Aspects of the deep borehole technology have still to reach the maturity needed for industrial-scale deployment. Deep Isolation recently completed its first preliminary technology readiness level assessment. Overall, it concludes that spent nuclear fuel handling above ground is the most mature technical industry process and that demonstrating borehole stability and canister emplacement is the highest priority in terms of technology development planning. 

It is not known whether processes such as pre-closure monitoring, canister retrieval and borehole sealing will require additional development and demonstration, because that depends on regulatory and risk-informed engineering requirements that are still being developed.

Deep Isolation agrees with study participants that an end-to-end demonstration should be a top priority. In 2019 the company completed a successful retrievability demonstration, where a nuclear waste disposal canister (with no waste inside) was emplaced and retrieved from a pre-existing drillhole in Cameron, Texas.

The company is committed to building on this by working with the international community to launch the planning process for a long-term collaborative permanent borehole demonstration.

Working with industry partners and government research institutions, it hopes to assemble an independent, science-driven, non-profit task force of experts and citizens to oversee the effort — the first public-private partnership devoted to researching how deep boreholes can be used to dispose of spent nuclear fuel and other types of high-level radioactive waste.

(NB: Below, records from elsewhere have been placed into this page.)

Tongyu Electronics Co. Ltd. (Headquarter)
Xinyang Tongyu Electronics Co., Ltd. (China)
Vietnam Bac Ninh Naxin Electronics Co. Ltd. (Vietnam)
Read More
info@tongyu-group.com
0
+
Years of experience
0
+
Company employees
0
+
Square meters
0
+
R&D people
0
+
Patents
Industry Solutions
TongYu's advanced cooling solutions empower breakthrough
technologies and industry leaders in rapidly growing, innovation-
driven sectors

The goal of the project is to advance the technical readiness levels of deep borehole disposal in a progressive, cost-effective and strategic manner, accelerating the preparation for global deployment of this as a licensed disposal technology. The facility, which will not conduct any work with radioactive materials, could serve as a centre of excellence where participants map out, demonstrate and stress-test every step of the end-to-end process for handling spent fuel in Deep Isolation canisters that are transported for disposal into a deep borehole.

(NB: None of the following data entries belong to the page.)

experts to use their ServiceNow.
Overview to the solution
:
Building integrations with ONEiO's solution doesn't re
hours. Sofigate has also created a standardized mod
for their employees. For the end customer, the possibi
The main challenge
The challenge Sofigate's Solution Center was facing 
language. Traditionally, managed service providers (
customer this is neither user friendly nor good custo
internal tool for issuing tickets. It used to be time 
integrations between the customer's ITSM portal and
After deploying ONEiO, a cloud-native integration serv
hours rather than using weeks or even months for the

This project would be guided by four key principles:

1.    Transparent and inclusive governance. 

2.    Community engagement. 

3.    Scientific excellence.

4.    A long-term, phased and prioritised approach. 

As one study participant concluded: “The next, very big challenge would be to have a site or to have a test demonstration facility to show that everything that is planned or is expected from the deep hole disposal option is viable, could be implemented, that the safety can be proven also by tests, not only with calculations.”